__Job__
Lines holding the word "nhạc" are the ones to copy from the data below.

[Transcribed page contents]
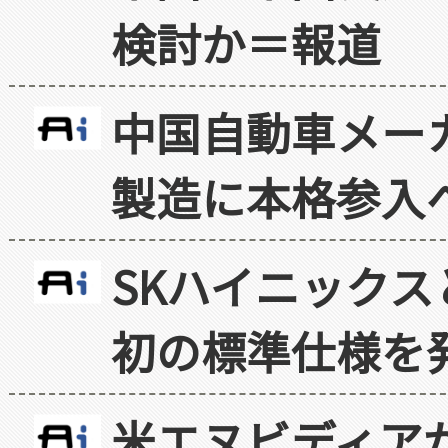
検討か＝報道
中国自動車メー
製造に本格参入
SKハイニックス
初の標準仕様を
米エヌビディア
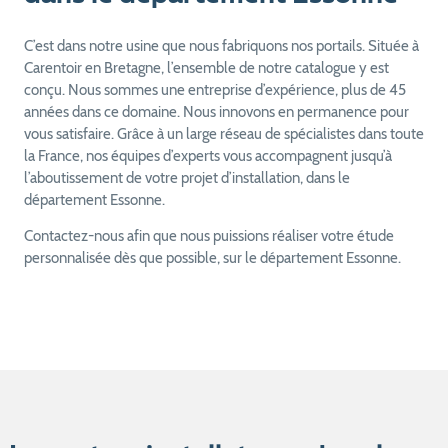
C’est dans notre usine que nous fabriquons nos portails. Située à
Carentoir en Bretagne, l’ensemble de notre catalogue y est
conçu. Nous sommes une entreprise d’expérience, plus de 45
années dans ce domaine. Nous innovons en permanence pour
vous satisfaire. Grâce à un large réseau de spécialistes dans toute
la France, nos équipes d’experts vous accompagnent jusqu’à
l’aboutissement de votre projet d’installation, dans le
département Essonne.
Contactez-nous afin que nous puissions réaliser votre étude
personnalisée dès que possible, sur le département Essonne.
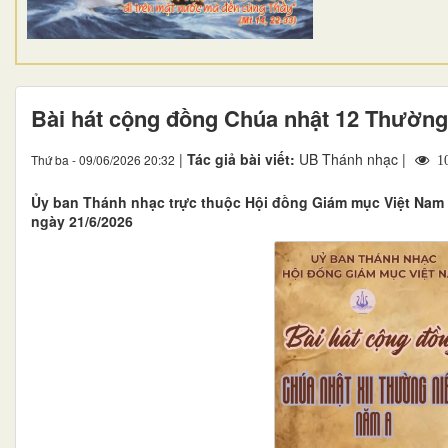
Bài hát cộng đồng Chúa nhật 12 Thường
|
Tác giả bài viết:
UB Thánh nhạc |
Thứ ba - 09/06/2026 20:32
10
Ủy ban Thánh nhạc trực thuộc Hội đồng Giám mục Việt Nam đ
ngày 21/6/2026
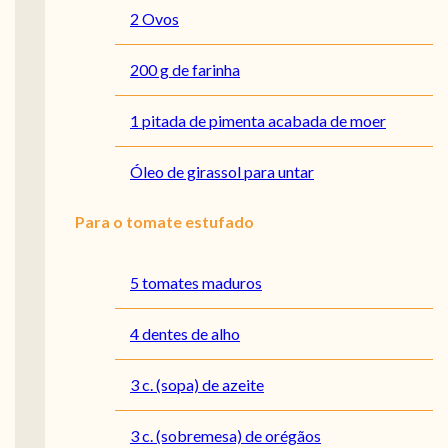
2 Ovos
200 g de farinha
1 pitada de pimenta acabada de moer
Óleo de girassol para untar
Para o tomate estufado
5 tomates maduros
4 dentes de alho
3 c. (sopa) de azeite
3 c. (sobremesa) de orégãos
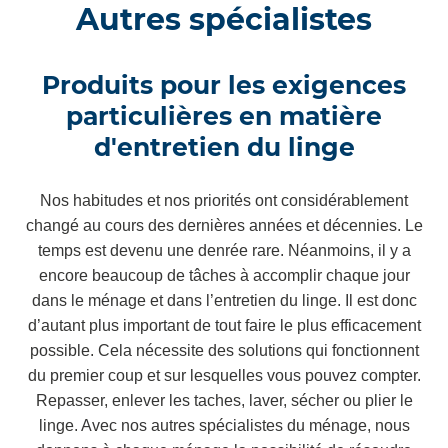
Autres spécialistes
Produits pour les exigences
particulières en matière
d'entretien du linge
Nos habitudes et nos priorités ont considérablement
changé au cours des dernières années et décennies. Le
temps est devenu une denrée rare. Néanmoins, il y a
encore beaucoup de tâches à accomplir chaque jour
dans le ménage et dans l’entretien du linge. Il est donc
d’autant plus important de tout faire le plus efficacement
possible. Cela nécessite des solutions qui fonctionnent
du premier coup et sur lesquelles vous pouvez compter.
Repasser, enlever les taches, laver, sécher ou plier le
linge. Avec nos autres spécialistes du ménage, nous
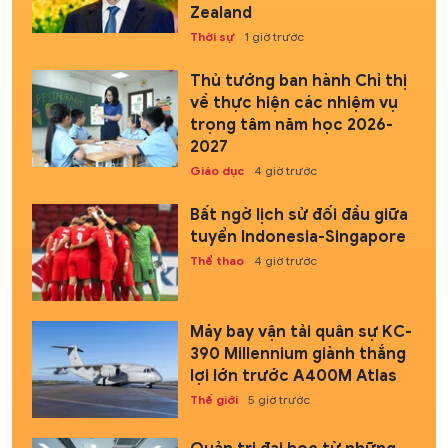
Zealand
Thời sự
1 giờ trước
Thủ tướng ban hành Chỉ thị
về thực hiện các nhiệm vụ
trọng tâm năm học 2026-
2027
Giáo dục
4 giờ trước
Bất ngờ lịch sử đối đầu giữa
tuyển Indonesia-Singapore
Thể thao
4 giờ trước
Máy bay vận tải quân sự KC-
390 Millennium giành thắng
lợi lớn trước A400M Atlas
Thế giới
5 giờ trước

__Result of the task__
UB Thánh nhạc |
Ủy ban Thánh nhạc trực thuộc Hội đồng Giám mục Việt Nam đ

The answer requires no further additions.